Today, the scholarship is open to any college-bound young woman who club members feel meets their standards. Past scholarship recipients have taken jobs in the medical field, as lawyers, city officials, and even Miss America. Many have since returned to Hot Springs with the desire to enrich the community that gave them so much.
In their heyday, Entre Nous hosted fashion shows, elegant parties, and the like. Since then, the influx of younger members declined and operations downsized. However, they are still here making a difference. Now at 12 members, the club focuses much of their efforts on charitable service to the community.
“Entre Nouse taught me about compassion, especially towards the elderly. Now that I’m older, I really appreciate how respectful this club has always been to the elderly,” said Jones.

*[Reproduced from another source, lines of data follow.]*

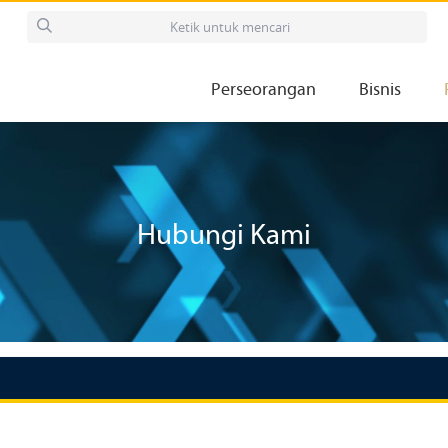
Perseorangan
Bisnis
Hubungi Kami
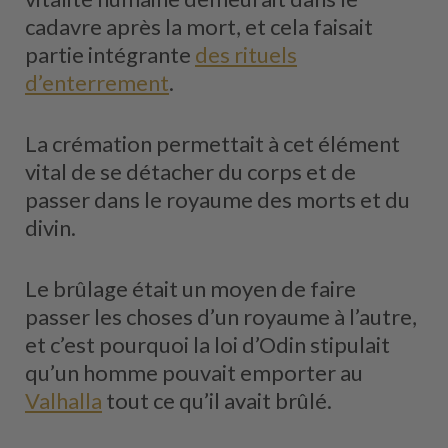
cadavre après la mort, et cela faisait
partie intégrante
des rituels
d’enterrement
.
La crémation permettait à cet élément
vital de se détacher du corps et de
passer dans le royaume des morts et du
divin.
Le brûlage était un moyen de faire
passer les choses d’un royaume à l’autre,
et c’est pourquoi la loi d’Odin stipulait
qu’un homme pouvait emporter au
Valhalla
tout ce qu’il avait brûlé.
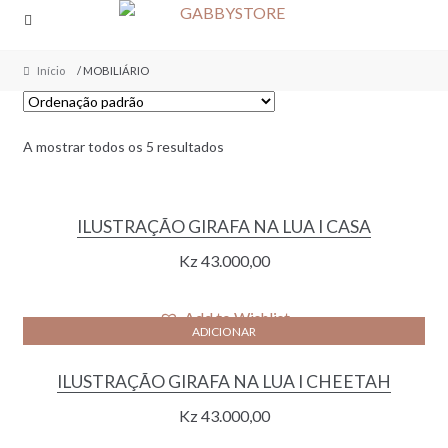
Skip
Skip
to
to
navigation
content
Início
/ MOBILIÁRIO
A mostrar todos os 5 resultados
ILUSTRAÇÃO GIRAFA NA LUA I CASA
Kz
43.000,00
Add to Wishlist
ADICIONAR
ILUSTRAÇÃO GIRAFA NA LUA I CHEETAH
Kz
43.000,00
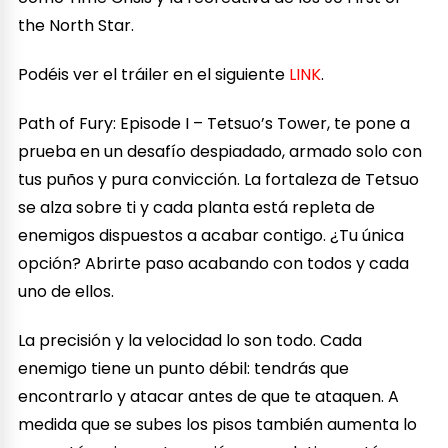
the North Star.
Podéis ver el tráiler en el siguiente
LINK
.
Path of Fury: Episode I – Tetsuo’s Tower, te pone a
prueba en un desafío despiadado, armado solo con
tus puños y pura convicción. La fortaleza de Tetsuo
se alza sobre ti y cada planta está repleta de
enemigos dispuestos a acabar contigo. ¿Tu única
opción? Abrirte paso acabando con todos y cada
uno de ellos.
La precisión y la velocidad lo son todo. Cada
enemigo tiene un punto débil: tendrás que
encontrarlo y atacar antes de que te ataquen. A
medida que se subes los pisos también aumenta lo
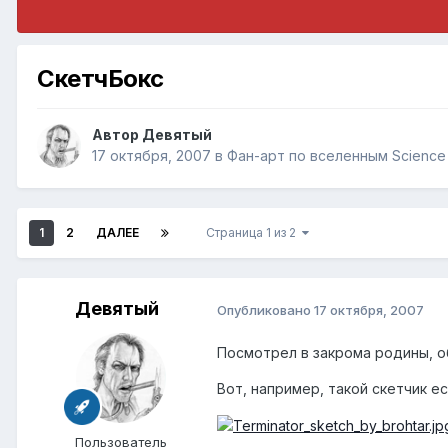
СкетчБокс
Автор
Девятый
17 октября, 2007
в
Фан-арт по вселенным Science 
1
2
ДАЛЕЕ
Страница 1 из 2
Девятый
Опубликовано
17 октября, 2007
Посмотрел в закрома родины, об
Вот, например, такой скетчик ес
Пользователь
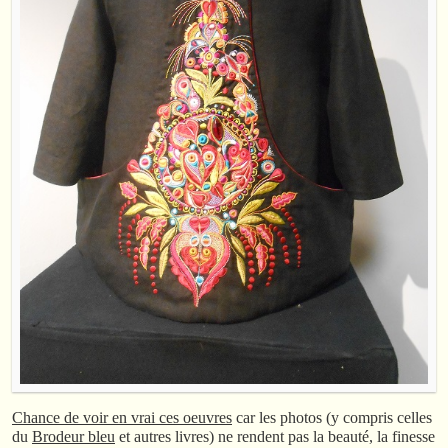
Chance de voir en vrai ces oeuvres
car les photos (y compris celles
du
Brodeur bleu
et autres livres) ne rendent pas la beauté, la finesse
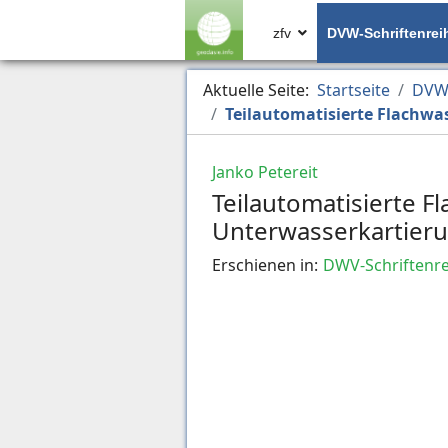
zfv
DVW-Schriftenrei
Aktuelle Seite:
Startseite
DVW-
Teilautomatisierte Flachwa
Janko Petereit
Teilautomatisierte F
Unterwasserkartier
Erschienen in:
DWV-Schriftenre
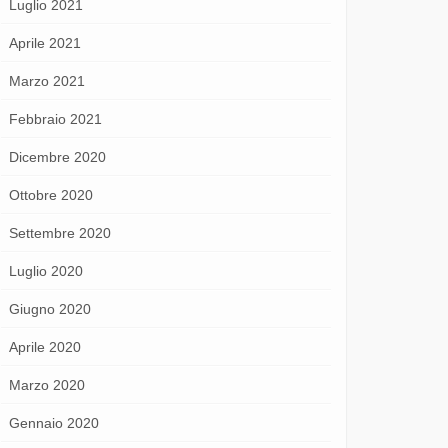
Luglio 2021
Aprile 2021
Marzo 2021
Febbraio 2021
Dicembre 2020
Ottobre 2020
Settembre 2020
Luglio 2020
Giugno 2020
Aprile 2020
Marzo 2020
Gennaio 2020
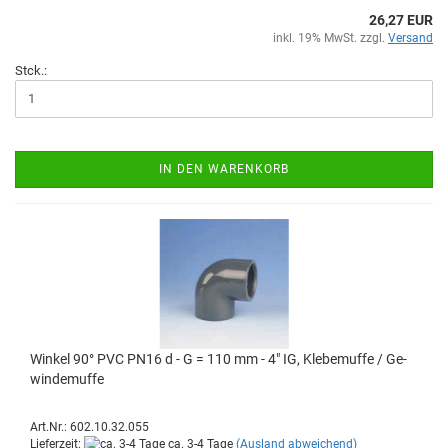
26,27 EUR
inkl. 19% MwSt. zzgl.
Versand
Stck.:
IN DEN WARENKORB
Win­kel 90° PVC PN16 d - G = 110 mm - 4" IG, Kle­be­muf­fe / Ge­
win­de­muf­fe
Art.Nr.: 602.10.32.055
Lieferzeit:
ca. 3-4 Tage
(Ausland abweichend)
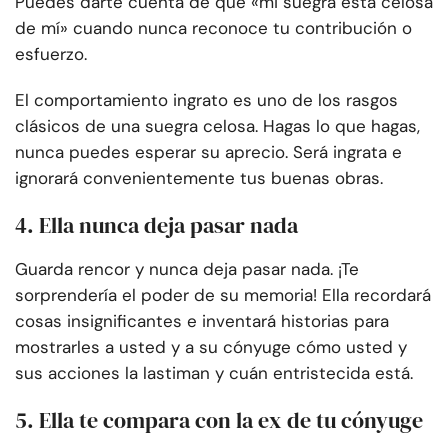
Puedes darte cuenta de que «mi suegra está celosa
de mí» cuando nunca reconoce tu contribución o
esfuerzo.
El comportamiento ingrato es uno de los rasgos
clásicos de una suegra celosa. Hagas lo que hagas,
nunca puedes esperar su aprecio. Será ingrata e
ignorará convenientemente tus buenas obras.
4. Ella nunca deja pasar nada
Guarda rencor y nunca deja pasar nada. ¡Te
sorprendería el poder de su memoria! Ella recordará
cosas insignificantes e inventará historias para
mostrarles a usted y a su cónyuge cómo usted y
sus acciones la lastiman y cuán entristecida está.
5. Ella te compara con la ex de tu cónyuge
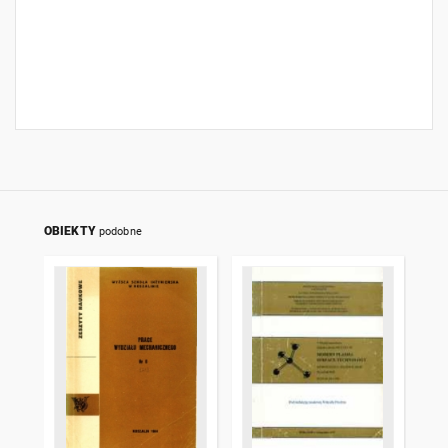
OBIEKTY
podobne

“We’ve done visits to the elderly and shut-ins, food baskets and hot meals during Thanksgiving, toys, and books for children in hospitals in Little Rock and Hot Springs, we’ve made afghans and just so many other good things. We love our community and want to show it,” Jones said.
Entre Nous holds a crucial part of Hot Springs’ African-American history in its hands. The club has withstood the test of time and the challenges follow with poise and grace. For such a marginalized group of women to have had as much success as they did, club members past and present truly shaped the future for modern women.